GLM 5.2 and the AI Inference Margin Collapse
Original: GLM 5.2 and the coming AI margin collapse
Why This Matters
Open-weights models at frontier quality threaten the high-margin inference business model of leading AI labs.
Z.ai's GLM 5.2 is identified as the first open-weights model competitive with Anthropic's Claude Opus and OpenAI's GPT-5.5. Analyst Martin Alderson argues this signals a coming collapse in AI inference margins, where frontier labs currently earn roughly 90% gross margin on compute costs.
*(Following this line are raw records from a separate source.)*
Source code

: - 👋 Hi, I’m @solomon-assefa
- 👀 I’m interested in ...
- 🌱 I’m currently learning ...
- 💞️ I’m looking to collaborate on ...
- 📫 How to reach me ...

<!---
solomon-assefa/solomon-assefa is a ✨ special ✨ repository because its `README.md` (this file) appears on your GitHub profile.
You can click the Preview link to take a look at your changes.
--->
Martin Alderson, writing on his personal blog, argues that the real disruption in AI economics is not model training costs — a fixed, one-time expenditure — but inference, which scales with demand and carries genuine marginal costs. He estimates that frontier labs like Anthropic and OpenAI currently operate at approximately 90% gross margin on compute when charging $25 per million tokens, citing OpenAI's leaked financials showing ~60% gross margin on total revenue as a lower-bound reference. Alderson identifies Z.ai's GLM 5.2 as a meaningful milestone: the first open-weights model he considers a genuine competitor to Claude Opus and GPT-5.5. After several weeks of testing, he found quality near-indistinguishable from Claude Opus, his primary daily model. However, GLM 5.2 has notable weaknesses: it is slow due to extended chain-of-thought reasoning, lacks vision/multimodal support, and offers poor or absent web search capabilities. Alderson notes these gaps are significant for agentic workflows, where web search and image parsing are now routine. He flags third-party web search APIs as a high-potential area given this gap. The post is part one of a two-part series examining how open-weights models reaching frontier quality could structurally compress inference margins across the industry.